Week 7 — ML Efficiency and Custom GPU Kernels

Overview

This is the ML-systems-engineering heart of the course. You take the trained predictor from Week 5, treat it as a production workload, and make it fast — first by profiling to find where time actually goes, then by writing a custom kernel below the framework level to beat it. The discipline is measure-first: you do not optimize what you have not profiled. You will profile in PyTorch/JAX, identify a bottleneck primitive (softmax, LayerNorm, an attention-like reduction), implement it in Triton/CUDA, and compare the same primitive across CUDA (Jetson) and Metal (Mac).

This week ties Week 1’s execution model, Week 3’s precision policy, and Week 5’s model into one optimization story. The goal role is ML frameworks/efficiency engineering, and this is exactly that job: understand the framework, find the inefficiency, drop below it when warranted, and prove the win with numbers.

Readings

CUDA Book: occupancy, coalescing, shared memory, reductions, warp-level primitives, and tiled matmul. Extract: the optimization levers and how to apply them to a real kernel.
Triton docs: program IDs, masks, block loads/stores, and reductions. Extract: the block-programming model that makes custom kernels tractable.
MBT: threadgroup memory, compute pipelines, and performance tuning. Extract: the Metal path for the same primitive.
CA: parallel architectures. · CS231n: softmax/LayerNorm as the kernels under common models.

Key Concepts

Profile before optimizing

Use the framework profiler (PyTorch profiler / Nsight / Metal capture) to get a per-op time breakdown, kernel launch counts, and memory transfer time. The bottleneck is rarely where intuition says — often it’s launch overhead from many tiny ops, or a memory-bound elementwise chain that should be fused. Amdahl’s law bounds your possible speedup by the fraction of time the target op consumes.

Kernel fusion and why custom kernels win

A sequence of elementwise ops (e.g. softmax: max, subtract, exp, sum, divide) launched separately re-reads the tensor from DRAM each time — bandwidth-bound and launch-heavy. A fused kernel does the whole sequence in one pass with one launch, reading the data once. This is the single biggest lever for memory-bound ML ops and the main reason hand-written kernels beat naive framework graphs.

Writing the kernel

In Triton, you program at the block level: each program instance handles a tile, loads with masks, computes in registers/shared memory, and writes once.
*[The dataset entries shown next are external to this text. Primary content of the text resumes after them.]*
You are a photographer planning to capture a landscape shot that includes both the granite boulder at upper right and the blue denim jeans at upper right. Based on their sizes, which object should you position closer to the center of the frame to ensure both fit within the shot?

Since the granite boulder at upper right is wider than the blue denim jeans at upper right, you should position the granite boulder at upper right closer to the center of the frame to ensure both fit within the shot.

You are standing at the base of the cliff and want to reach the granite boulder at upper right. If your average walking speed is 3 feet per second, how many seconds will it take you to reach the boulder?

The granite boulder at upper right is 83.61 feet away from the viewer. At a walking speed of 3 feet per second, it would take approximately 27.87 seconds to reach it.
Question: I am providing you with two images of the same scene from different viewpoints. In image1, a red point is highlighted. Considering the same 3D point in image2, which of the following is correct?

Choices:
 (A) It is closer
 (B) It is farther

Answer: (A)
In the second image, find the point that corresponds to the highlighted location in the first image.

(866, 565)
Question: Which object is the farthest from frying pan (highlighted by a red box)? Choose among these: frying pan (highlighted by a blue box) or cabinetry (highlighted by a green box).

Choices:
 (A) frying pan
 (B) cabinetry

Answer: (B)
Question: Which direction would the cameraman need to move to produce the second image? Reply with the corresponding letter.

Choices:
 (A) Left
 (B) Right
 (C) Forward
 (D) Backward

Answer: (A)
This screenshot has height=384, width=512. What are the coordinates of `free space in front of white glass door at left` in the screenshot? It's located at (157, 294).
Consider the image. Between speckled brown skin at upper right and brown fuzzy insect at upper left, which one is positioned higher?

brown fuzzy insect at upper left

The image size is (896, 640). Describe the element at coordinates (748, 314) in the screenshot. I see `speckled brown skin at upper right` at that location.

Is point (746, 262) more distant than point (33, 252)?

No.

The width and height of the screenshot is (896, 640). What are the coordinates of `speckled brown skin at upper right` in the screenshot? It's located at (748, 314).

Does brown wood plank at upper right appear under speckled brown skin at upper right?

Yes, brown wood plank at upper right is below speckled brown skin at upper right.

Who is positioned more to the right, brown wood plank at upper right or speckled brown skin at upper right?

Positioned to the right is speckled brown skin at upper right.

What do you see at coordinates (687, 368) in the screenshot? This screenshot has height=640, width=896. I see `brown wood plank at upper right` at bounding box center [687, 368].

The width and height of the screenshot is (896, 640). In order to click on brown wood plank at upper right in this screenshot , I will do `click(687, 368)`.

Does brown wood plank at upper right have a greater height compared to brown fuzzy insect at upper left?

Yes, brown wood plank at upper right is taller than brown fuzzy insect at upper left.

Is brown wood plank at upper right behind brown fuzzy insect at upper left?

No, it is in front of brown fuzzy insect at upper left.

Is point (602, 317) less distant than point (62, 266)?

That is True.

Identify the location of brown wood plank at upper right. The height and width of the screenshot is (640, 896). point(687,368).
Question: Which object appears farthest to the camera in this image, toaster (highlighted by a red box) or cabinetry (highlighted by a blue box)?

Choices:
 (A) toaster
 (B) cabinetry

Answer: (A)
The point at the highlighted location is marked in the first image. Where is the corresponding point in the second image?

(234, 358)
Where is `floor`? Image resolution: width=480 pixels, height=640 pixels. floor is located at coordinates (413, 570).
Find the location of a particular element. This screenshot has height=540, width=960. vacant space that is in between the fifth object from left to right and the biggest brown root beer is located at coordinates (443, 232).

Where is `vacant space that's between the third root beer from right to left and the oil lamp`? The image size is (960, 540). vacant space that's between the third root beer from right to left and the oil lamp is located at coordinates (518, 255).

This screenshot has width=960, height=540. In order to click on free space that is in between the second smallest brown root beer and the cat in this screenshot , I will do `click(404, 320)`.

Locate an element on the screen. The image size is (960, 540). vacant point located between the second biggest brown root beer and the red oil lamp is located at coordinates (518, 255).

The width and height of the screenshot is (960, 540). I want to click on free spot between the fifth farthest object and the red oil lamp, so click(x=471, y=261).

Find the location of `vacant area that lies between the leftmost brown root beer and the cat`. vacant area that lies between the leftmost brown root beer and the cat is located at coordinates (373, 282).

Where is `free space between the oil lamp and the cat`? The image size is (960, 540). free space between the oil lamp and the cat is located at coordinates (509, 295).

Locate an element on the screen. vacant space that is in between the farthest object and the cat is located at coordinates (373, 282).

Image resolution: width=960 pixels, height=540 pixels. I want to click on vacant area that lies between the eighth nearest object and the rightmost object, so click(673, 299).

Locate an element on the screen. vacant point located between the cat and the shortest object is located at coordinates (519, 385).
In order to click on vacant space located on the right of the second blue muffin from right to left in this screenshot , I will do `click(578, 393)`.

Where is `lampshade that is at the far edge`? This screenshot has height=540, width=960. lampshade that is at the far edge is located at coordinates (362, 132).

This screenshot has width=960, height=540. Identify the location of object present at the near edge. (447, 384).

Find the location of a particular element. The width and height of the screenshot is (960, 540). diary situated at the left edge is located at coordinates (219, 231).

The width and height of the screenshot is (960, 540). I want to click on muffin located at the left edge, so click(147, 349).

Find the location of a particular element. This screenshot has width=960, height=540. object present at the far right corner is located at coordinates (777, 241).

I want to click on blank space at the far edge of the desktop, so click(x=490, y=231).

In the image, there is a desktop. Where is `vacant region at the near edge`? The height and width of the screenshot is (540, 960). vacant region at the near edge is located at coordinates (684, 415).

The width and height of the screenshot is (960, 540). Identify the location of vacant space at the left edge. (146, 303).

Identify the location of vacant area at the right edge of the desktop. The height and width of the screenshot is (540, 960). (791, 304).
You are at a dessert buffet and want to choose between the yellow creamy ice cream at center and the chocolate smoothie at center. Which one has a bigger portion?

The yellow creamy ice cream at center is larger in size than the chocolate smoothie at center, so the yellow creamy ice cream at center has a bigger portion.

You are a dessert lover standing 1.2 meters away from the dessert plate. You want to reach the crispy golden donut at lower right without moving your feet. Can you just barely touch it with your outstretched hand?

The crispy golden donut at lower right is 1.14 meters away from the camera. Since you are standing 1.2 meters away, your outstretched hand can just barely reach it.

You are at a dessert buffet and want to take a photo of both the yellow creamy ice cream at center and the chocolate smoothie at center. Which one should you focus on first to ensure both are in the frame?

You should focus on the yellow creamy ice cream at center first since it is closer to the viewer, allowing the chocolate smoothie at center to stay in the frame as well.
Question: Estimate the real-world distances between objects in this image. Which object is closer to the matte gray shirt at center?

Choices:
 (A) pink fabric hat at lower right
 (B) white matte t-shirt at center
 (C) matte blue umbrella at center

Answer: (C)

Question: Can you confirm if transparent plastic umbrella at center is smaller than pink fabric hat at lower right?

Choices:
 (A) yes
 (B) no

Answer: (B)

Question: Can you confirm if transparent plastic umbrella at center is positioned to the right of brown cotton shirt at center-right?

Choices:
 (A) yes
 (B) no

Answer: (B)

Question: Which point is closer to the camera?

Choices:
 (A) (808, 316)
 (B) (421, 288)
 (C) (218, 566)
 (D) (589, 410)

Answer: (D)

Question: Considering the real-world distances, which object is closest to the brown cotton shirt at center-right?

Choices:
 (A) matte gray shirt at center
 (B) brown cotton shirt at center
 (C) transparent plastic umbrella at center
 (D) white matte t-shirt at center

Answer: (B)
Apply Week 1’s lessons — coalesce loads, use shared memory for the reduction, keep occupancy high — and Week 3’s precision policy — compute in fp16/bf16, accumulate in fp32.

CUDA vs Metal

The same primitive on both backends exposes architectural differences: warp vs SIMD-group size, shared vs threadgroup memory sizing, and dispatch overhead. The comparison builds intuition for portable performance and for what the Jetson can sustain in the capstone.

Theory Exercises

From a profile, apply Amdahl’s law to bound the end-to-end speedup from optimizing the target op; decide if it’s worth it.
Compute the DRAM traffic of unfused vs fused softmax over an \(N\times D\) tensor; predict the speedup from fusion.
Derive the occupancy of your kernel given its register and shared-memory usage; identify the limiting resource.
Explain why a naive softmax is numerically unsafe and how the max-subtraction (Week 3 stability) fixes it within the kernel.
Predict where CUDA and Metal will differ for this primitive based on warp/SIMD-group size and memory model.

Implementation

Profile the Week 5 predictor; pick the dominant primitive. Implement a fused Triton/CUDA kernel for it on the Jetson and a Metal version on the Mac. Verify against the framework reference within tolerance. Integrate the kernel back into the model and re-profile end to end.

Benchmark

Per kernel: GB/s, GFLOP/s, and speedup vs the framework op, across precisions (Week 3) and problem sizes (Week 1 roofline). End-to-end: model latency before/after integration. CUDA vs Metal: same primitive, normalized comparison.

Expected baselines: the fused kernel substantially beats the unfused framework path on the memory-bound primitive; end-to-end speedup tracks Amdahl’s prediction; CUDA and Metal differ in line with their warp/SIMD-group and memory characteristics.

Connections

This is the capstone of the ML-systems phase and the clearest portfolio artifact for an efficiency-engineering role. It uses Week 1 (execution model), Week 3 (precision), and Week 5 (the model). The profiling-and-budgeting mindset carries directly into deciding what runs on the Jetson in Week 10.